Classic hip-hop has not really been culturally raised in the same way that classic rock has, particularly the first half of classic hip-hop from the late 1980s and early 1990s. As a result, a new generation of hip-hop fans has little to no attachment to it; they can only celebrate these specific artists from a place of historical gratitude — rather than having a genuine connection to the music. The gap between the earliest rappers and modern audiences is much more pronounced. It's easy to see why: pre-Run DMC hip-hop was largely a New York City affair, and many of those artists barely made music videos and were rarely heard on national radio. Today's fans have no idea who they are.And the proof is that there is. Early hip-hop artists have small fan bases on streaming services like Spotify.
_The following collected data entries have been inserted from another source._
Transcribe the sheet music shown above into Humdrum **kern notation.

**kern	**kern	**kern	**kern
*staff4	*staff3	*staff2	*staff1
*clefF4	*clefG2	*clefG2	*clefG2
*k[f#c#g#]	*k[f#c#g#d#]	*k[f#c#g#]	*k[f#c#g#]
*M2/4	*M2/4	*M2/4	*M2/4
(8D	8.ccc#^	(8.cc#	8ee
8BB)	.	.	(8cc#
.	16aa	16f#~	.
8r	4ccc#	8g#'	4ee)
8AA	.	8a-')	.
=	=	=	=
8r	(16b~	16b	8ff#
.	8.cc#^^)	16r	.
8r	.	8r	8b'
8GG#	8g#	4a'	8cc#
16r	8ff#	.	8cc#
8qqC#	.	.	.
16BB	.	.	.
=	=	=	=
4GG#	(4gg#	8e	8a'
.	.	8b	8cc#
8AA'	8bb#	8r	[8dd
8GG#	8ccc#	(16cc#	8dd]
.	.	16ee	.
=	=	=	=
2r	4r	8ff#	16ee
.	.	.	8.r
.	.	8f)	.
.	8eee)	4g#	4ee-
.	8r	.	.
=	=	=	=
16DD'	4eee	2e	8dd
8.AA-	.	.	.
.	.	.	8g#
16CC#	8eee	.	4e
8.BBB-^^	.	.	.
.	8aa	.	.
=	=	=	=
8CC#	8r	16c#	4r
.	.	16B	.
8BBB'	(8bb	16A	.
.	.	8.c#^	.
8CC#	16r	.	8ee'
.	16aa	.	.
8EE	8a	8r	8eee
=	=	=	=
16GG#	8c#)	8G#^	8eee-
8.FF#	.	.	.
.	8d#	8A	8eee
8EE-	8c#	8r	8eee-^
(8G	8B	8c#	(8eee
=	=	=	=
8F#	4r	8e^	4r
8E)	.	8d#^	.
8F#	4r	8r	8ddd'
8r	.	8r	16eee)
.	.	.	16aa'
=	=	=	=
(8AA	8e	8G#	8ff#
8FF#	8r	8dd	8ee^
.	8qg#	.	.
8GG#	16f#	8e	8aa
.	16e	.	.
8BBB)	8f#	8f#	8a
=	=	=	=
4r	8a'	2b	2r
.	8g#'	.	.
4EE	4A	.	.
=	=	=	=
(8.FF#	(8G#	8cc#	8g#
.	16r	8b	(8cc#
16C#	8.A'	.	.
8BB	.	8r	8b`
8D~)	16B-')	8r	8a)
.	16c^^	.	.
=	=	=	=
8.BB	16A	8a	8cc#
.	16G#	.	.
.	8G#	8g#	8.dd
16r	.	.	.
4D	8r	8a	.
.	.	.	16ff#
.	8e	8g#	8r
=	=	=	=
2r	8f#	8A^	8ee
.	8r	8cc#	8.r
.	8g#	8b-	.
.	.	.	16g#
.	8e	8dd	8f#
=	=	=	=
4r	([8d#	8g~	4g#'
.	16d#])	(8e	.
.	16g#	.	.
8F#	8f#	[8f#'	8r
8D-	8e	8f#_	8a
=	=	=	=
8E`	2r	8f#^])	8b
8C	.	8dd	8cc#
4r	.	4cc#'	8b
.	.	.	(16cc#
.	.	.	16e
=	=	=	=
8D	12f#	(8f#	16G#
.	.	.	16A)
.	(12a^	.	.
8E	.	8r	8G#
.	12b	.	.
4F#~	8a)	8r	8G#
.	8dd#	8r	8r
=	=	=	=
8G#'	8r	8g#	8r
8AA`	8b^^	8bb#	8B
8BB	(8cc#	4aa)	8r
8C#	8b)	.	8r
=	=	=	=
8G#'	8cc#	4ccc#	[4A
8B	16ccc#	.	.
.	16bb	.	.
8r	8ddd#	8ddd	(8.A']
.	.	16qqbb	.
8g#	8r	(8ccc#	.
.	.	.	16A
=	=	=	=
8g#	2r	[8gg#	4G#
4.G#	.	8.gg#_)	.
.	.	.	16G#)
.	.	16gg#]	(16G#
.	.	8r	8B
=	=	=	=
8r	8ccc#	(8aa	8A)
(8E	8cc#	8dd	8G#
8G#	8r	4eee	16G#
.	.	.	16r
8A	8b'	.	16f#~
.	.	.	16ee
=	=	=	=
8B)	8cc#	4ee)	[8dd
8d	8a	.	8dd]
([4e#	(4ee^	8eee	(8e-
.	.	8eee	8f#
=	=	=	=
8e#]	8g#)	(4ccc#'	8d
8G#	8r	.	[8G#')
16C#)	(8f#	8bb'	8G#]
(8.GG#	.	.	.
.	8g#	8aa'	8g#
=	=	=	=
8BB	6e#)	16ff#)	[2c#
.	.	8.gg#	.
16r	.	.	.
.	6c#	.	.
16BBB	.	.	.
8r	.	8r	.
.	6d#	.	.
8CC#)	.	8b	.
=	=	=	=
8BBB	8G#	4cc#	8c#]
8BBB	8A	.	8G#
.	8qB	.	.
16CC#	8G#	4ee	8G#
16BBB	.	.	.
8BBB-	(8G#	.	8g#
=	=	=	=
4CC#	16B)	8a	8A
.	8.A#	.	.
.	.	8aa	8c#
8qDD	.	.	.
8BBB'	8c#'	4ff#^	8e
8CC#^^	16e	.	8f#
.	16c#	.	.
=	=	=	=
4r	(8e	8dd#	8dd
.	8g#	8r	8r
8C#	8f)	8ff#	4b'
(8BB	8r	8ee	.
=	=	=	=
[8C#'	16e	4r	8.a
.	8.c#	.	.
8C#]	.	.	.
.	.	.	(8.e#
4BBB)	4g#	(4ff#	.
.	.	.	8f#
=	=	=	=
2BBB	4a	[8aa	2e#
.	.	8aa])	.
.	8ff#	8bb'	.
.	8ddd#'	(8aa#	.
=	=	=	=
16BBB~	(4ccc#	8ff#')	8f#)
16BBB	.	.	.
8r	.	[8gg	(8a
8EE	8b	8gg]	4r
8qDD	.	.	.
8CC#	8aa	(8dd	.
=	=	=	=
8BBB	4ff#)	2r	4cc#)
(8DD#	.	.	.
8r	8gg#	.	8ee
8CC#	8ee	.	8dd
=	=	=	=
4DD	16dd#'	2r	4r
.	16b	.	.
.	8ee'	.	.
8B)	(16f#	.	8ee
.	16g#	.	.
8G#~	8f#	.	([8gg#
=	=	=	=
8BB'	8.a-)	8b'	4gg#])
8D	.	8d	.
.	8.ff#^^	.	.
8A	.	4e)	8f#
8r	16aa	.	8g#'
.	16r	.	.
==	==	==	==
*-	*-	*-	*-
With the exception of Grandmaster Flash and the Furious Five (over 545,000) and Kurtis Blow (over 170,000), most do not exceed 100,000. Essential behaves like The Funky Four+1 (24,105), The Duplicitous Three (4,510), The Cold Crush Brothers (7,918), and even mid-80s artists like Whodini (207,991) Fat Boys (84,339) simply haven't received enough mainstream attention for fans to flock to their catalogs en masse.

Classic hip-hop radio also hasn't been a viable genre in the very same way that classic rock has been around for decades — and with younger viewers obtaining their music on-demand through streaming services or YouTube, they are much less engaged in platforms that would present them with music they would not have known to search for on their own. So much classic rock and soul was kept in the ears of younger generations through popular compilations of music from the 1960s and 1970s, but it's a format that no longer exists. There will be no TV commercials for collections of early or "Golden Age" rap classics.Changing the language would go a long road ahead to recalibrating our perceptions of the early and classic years, so we must also start changing the strategy of hip-hop media. When 70-year-old rock legends like Bob Dylan and Neil Young can still grace the covers of major mags but 50-year-old hip-hop legends like Chuck D and Rakim can't, it says loudly about how we perceive this music. When the Eagles can still play arenas but Bone Thugs-N-Harmony can only play theaters, it's a sign that even multi-Platinum-selling hip-hop acts aren't being held up as generation-spanning icons in the same way that the rock generation has.